#### TASK DESCRIPTION:
Below is a listing; restate from it, character for character, the lines beginning at the line holding "Ho preso visione della" and ending at the line holding "PROIECTE PR SM 2021-2027", both included.

#### RECORDS SHOWN:
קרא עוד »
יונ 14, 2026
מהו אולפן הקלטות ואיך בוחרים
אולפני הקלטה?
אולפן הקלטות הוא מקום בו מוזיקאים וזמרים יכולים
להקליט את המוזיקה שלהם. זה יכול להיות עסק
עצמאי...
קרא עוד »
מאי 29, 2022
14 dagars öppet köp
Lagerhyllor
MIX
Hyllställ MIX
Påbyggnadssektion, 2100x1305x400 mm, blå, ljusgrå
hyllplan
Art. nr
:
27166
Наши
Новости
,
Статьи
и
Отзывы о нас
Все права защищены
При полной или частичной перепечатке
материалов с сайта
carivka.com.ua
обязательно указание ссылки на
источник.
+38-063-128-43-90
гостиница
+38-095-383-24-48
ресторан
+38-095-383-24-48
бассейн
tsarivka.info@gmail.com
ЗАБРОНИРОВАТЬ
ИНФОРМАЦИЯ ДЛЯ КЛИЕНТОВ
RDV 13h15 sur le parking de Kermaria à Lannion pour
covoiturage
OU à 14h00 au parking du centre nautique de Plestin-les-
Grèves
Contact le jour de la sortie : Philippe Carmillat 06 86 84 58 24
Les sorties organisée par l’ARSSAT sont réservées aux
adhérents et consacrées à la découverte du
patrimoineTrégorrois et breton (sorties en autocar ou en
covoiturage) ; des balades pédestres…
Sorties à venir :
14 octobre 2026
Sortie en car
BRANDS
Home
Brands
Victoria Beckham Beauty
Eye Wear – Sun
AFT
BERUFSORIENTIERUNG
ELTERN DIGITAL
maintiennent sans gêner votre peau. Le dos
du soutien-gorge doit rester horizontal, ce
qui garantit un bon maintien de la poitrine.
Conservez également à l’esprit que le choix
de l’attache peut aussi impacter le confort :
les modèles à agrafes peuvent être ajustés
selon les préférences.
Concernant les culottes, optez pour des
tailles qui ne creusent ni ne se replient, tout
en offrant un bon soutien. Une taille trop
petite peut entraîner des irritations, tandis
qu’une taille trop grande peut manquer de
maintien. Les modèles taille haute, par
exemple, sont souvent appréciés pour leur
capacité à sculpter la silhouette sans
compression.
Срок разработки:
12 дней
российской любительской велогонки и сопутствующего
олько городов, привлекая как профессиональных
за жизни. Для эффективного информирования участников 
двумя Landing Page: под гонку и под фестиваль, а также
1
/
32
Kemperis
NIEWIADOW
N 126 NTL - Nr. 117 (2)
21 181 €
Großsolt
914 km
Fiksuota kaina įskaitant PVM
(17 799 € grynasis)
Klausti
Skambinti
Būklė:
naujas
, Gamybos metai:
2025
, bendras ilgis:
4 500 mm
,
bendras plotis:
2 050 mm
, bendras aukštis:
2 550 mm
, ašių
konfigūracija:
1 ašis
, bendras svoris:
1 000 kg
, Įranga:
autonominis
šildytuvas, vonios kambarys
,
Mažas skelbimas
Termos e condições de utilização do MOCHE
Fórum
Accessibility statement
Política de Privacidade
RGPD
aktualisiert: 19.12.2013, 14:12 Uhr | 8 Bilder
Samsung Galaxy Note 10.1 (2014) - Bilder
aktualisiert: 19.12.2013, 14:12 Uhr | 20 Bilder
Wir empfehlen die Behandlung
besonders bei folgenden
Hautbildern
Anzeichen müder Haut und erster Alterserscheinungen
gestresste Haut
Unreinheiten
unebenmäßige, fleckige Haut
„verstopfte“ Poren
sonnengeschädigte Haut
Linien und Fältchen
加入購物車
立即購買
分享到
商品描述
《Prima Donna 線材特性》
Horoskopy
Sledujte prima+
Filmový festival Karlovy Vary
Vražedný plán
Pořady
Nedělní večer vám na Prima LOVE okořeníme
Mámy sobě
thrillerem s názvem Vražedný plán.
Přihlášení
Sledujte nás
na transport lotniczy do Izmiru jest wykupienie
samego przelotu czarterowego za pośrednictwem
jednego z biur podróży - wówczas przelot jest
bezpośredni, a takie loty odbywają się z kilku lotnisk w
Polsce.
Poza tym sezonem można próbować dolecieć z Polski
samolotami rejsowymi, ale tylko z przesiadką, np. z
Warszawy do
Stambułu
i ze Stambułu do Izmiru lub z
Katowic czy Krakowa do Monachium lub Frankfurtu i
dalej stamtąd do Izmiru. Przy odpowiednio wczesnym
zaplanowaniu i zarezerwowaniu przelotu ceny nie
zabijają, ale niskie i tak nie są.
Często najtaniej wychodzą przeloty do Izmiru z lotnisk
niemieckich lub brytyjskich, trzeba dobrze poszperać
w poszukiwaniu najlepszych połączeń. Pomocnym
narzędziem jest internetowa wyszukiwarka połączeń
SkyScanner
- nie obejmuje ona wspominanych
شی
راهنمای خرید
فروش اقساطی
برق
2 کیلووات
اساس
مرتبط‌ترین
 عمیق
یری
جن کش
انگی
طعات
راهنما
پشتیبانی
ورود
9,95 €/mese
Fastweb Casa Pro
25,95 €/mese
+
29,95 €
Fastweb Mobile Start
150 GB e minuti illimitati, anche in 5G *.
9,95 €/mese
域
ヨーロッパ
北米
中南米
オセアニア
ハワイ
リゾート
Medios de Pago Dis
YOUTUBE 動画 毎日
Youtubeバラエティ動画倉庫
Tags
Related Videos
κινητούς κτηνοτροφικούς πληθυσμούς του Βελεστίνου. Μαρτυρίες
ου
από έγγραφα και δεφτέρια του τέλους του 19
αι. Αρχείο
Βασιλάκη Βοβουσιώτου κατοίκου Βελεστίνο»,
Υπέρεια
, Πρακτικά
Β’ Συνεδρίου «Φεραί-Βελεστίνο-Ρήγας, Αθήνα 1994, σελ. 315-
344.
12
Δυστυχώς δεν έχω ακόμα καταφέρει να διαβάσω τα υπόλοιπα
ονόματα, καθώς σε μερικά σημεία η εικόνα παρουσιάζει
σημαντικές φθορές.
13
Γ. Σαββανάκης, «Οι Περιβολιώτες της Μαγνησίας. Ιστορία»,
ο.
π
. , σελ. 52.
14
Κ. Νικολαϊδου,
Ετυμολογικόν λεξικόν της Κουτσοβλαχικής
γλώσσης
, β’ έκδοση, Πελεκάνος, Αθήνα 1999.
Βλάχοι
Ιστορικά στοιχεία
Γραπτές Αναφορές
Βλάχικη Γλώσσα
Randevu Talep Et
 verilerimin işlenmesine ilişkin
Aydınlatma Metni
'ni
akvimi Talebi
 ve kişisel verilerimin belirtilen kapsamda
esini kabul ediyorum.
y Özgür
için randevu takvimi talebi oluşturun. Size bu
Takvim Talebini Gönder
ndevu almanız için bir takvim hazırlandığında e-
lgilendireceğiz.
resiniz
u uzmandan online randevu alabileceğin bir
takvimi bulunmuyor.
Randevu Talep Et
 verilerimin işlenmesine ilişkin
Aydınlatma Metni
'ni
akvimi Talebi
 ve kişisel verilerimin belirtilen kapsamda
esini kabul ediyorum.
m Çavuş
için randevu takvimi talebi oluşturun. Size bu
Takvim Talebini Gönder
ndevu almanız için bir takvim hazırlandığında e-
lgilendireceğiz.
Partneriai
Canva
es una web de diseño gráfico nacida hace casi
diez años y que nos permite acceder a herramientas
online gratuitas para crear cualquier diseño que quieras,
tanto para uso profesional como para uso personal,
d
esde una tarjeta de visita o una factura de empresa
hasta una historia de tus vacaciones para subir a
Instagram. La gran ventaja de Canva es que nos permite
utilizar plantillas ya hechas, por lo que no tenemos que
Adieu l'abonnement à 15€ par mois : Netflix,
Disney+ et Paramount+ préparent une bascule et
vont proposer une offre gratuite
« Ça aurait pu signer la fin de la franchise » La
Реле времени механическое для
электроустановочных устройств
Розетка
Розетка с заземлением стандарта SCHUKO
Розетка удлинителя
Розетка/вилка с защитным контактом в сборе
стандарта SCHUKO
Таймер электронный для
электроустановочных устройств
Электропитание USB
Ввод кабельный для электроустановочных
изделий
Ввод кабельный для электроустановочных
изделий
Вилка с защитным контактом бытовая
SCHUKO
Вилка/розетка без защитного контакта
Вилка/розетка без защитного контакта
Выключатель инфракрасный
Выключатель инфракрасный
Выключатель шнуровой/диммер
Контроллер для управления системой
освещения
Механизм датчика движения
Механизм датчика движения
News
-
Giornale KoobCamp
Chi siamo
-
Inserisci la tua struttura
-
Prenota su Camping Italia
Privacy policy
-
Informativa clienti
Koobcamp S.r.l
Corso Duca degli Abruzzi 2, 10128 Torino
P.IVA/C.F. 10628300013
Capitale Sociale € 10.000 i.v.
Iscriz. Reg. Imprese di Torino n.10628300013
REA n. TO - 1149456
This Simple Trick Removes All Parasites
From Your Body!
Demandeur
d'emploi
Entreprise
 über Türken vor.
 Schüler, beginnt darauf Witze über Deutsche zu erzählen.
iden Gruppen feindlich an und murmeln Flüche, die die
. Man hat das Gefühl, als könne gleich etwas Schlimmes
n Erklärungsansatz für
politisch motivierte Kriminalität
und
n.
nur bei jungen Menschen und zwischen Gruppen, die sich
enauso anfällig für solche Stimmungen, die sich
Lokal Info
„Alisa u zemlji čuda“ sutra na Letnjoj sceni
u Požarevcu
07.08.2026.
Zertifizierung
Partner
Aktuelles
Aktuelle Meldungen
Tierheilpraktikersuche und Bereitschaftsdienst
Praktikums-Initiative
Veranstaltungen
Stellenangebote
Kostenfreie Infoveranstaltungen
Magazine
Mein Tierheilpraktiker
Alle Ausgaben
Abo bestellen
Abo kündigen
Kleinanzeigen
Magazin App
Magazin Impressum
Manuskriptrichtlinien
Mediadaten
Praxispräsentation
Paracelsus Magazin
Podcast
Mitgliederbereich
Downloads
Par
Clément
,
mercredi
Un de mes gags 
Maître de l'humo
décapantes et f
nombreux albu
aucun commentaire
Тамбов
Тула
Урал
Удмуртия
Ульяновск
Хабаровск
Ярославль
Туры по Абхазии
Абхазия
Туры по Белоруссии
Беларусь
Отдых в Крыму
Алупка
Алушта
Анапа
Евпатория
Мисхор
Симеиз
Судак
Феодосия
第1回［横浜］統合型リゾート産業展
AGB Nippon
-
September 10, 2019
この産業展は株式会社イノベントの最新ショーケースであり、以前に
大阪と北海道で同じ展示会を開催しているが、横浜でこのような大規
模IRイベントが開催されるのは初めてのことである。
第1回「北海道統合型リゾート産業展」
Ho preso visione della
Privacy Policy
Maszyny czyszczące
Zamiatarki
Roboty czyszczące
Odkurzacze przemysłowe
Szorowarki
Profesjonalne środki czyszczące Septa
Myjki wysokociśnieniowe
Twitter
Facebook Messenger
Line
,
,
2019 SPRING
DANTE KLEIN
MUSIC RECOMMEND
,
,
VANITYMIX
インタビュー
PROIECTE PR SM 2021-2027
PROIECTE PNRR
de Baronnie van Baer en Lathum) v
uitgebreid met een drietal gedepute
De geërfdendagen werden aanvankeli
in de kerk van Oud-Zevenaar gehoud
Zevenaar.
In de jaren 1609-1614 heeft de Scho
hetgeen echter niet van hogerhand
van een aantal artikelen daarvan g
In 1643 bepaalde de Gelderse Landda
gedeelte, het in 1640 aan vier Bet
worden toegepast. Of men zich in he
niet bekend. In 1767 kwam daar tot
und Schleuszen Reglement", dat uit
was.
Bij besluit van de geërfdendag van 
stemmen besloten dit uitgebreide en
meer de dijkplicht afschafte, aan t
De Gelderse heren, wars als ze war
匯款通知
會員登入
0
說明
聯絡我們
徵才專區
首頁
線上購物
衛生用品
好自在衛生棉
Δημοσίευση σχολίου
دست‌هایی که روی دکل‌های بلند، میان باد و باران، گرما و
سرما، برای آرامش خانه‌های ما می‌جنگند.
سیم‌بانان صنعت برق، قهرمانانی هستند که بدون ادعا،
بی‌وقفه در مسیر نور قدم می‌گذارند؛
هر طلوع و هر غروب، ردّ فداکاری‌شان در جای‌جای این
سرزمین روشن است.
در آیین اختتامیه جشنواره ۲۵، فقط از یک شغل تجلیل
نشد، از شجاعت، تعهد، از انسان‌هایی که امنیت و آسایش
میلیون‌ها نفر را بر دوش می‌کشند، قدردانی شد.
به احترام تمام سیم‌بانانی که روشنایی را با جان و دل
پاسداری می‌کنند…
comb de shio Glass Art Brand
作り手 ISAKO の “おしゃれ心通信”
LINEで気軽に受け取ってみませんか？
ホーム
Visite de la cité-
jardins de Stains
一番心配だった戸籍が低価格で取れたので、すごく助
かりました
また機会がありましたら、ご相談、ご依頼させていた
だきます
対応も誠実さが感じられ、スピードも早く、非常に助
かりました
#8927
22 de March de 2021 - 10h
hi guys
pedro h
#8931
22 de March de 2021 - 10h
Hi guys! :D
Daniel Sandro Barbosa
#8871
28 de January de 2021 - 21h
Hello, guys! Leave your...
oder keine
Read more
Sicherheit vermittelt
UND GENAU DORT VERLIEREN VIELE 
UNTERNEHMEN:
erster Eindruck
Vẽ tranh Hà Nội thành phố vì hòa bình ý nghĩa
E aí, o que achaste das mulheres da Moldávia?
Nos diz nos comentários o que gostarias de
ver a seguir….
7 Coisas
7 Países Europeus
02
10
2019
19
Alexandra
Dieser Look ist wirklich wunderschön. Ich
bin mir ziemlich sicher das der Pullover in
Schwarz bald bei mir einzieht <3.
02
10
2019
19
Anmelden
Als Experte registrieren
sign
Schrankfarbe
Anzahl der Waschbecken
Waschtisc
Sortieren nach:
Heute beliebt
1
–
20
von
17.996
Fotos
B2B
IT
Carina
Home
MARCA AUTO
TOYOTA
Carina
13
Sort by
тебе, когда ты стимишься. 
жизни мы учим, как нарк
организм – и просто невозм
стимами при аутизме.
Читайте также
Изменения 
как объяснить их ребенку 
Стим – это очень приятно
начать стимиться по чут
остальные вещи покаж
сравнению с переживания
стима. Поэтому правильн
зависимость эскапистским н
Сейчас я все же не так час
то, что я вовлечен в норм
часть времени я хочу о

#### SOLVED EXERCISE:
Ho preso visione della
Privacy Policy
Maszyny czyszczące
Zamiatarki
Roboty czyszczące
Odkurzacze przemysłowe
Szorowarki
Profesjonalne środki czyszczące Septa
Myjki wysokociśnieniowe
Twitter
Facebook Messenger
Line
,
,
2019 SPRING
DANTE KLEIN
MUSIC RECOMMEND
,
,
VANITYMIX
インタビュー
PROIECTE PR SM 2021-2027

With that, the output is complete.